The quality isn't that great seeing as how the pics are from a disposable camera, then scanned into the computer, but if you look hard enough in the background you can see the camaro cop that lives in my apt. complex.


----------



## XtremE (Apr 30, 2002)

looks very nice!
it must be a pain to keep them clean


----------



## jingjing (Apr 29, 2002)

Alot better than those tri spoke wheels you had before, lol.


----------



## SentraRacer97 (Apr 30, 2002)

nice rims, they're purdy.......


----------



## NismoXR (May 1, 2002)

I like it. Looks nice and clean. what suspention do you have?


----------



## Adam (Apr 30, 2002)

Gee, thanks a lot jerk....I mean Jingjing  
As for the suspension, these pics are when I just had Eibach pro kits on stock struts, but I've since gotten the AGX's put in.


----------



## MP2050 (May 1, 2002)

Im sure u already know HOW MUCH of a PITA cleaning those wheels is gonna be.

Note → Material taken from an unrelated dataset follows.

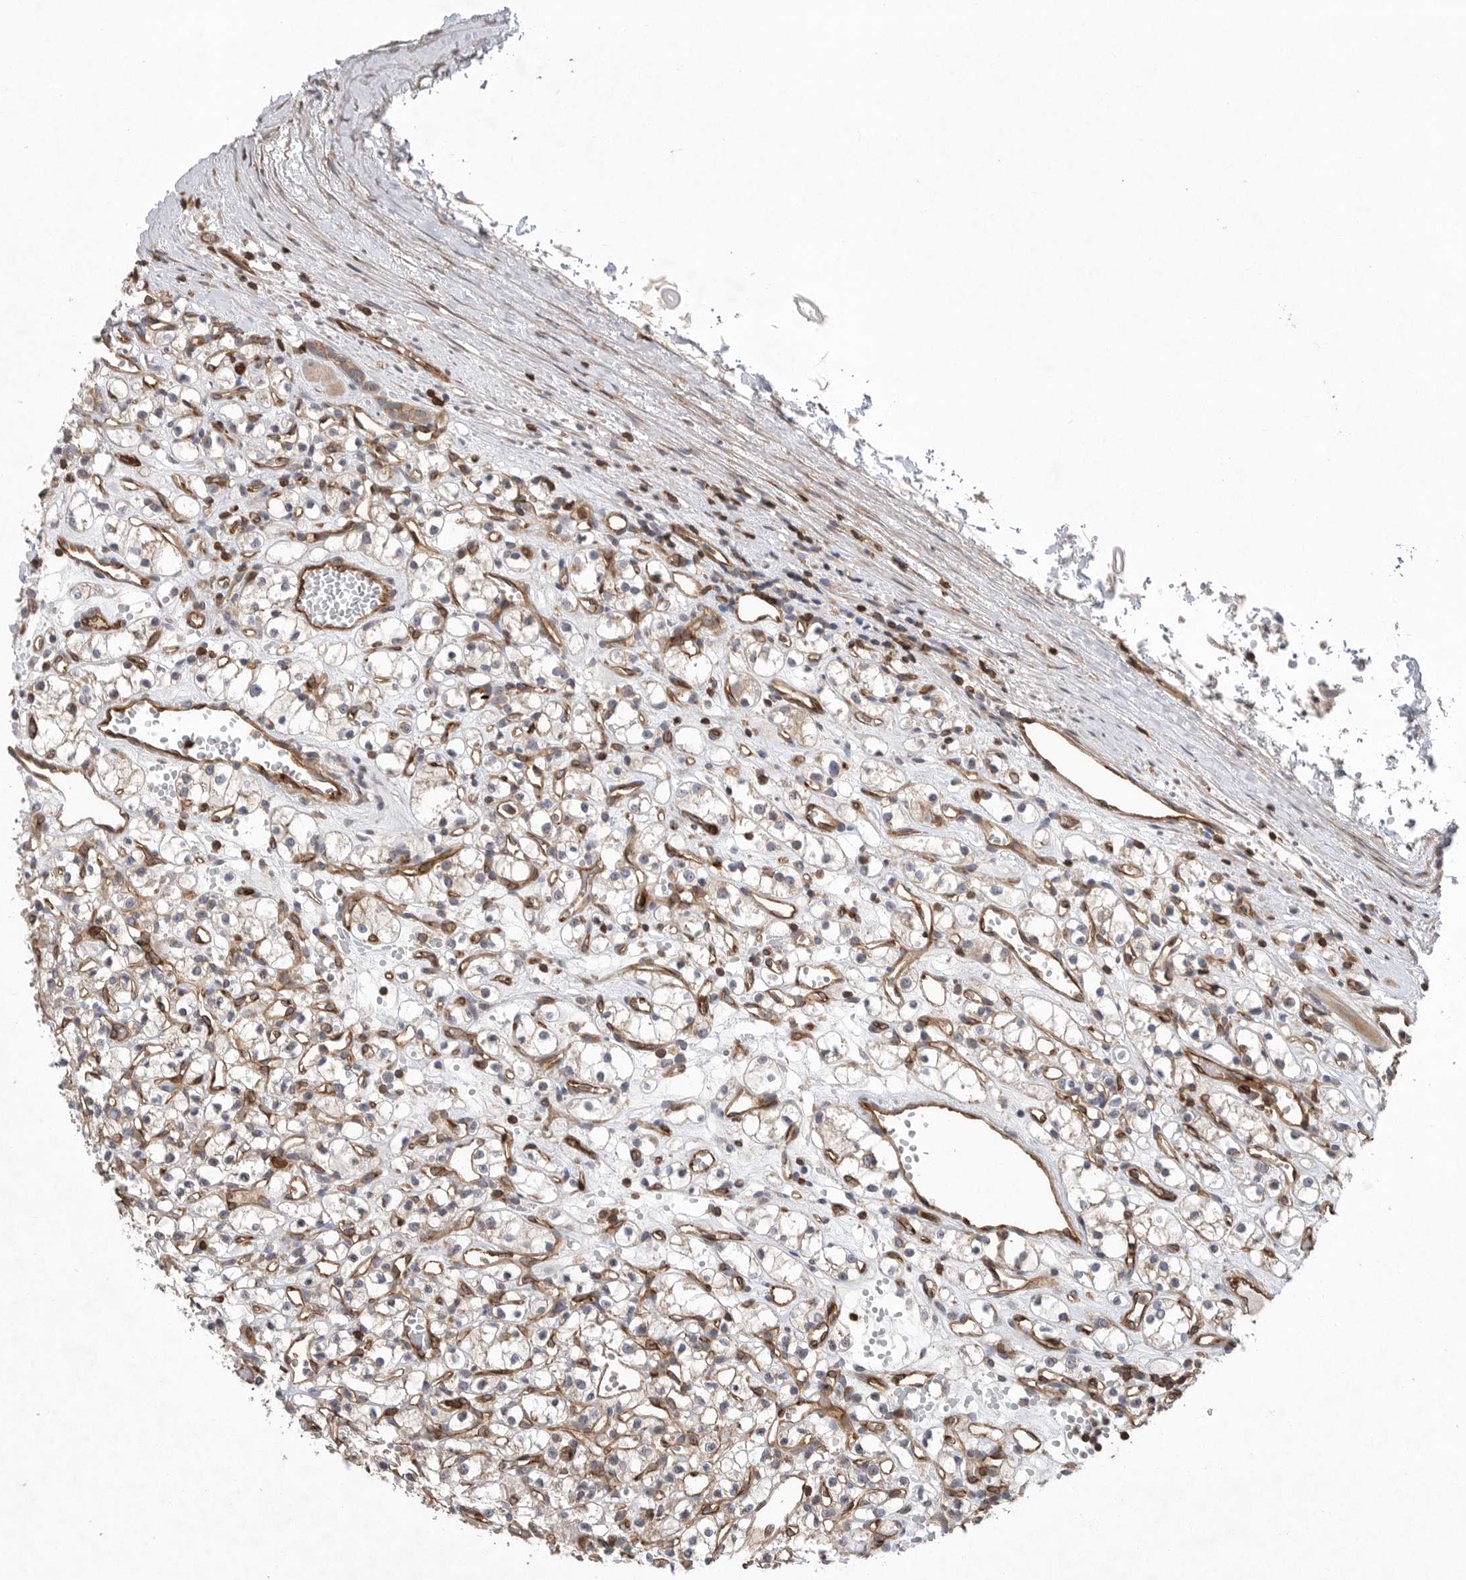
{"staining": {"intensity": "weak", "quantity": "25%-75%", "location": "cytoplasmic/membranous"}, "tissue": "renal cancer", "cell_type": "Tumor cells", "image_type": "cancer", "snomed": [{"axis": "morphology", "description": "Adenocarcinoma, NOS"}, {"axis": "topography", "description": "Kidney"}], "caption": "IHC of human renal cancer (adenocarcinoma) shows low levels of weak cytoplasmic/membranous staining in approximately 25%-75% of tumor cells. (Stains: DAB in brown, nuclei in blue, Microscopy: brightfield microscopy at high magnification).", "gene": "PRKCH", "patient": {"sex": "female", "age": 59}}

I wish they would develop some type of product that you can put on your rim that would some how act as a shield for your rim. I know it wouldnt keep them looking as good as the day u clean them but just at least limit the amount of dirt and grime that gets on them....

Oh well just a thought......


----------



## samo (Apr 30, 2002)

MP2050 said:


> *I wish they would develop some type of product that you can put on your rim that would some how act as a shield for your rim. *


Wax works pretty well for me.


----------



## NiN_00 (Apr 30, 2002)

i agree with Jay lol..those other ones were hella ghetto


----------



## NiN_00 (Apr 30, 2002)

what kinda wheels are they? and how much you pay for them


----------



## Adam (Apr 30, 2002)

Konig Traffik's $95 apiece from discount tires direct.


----------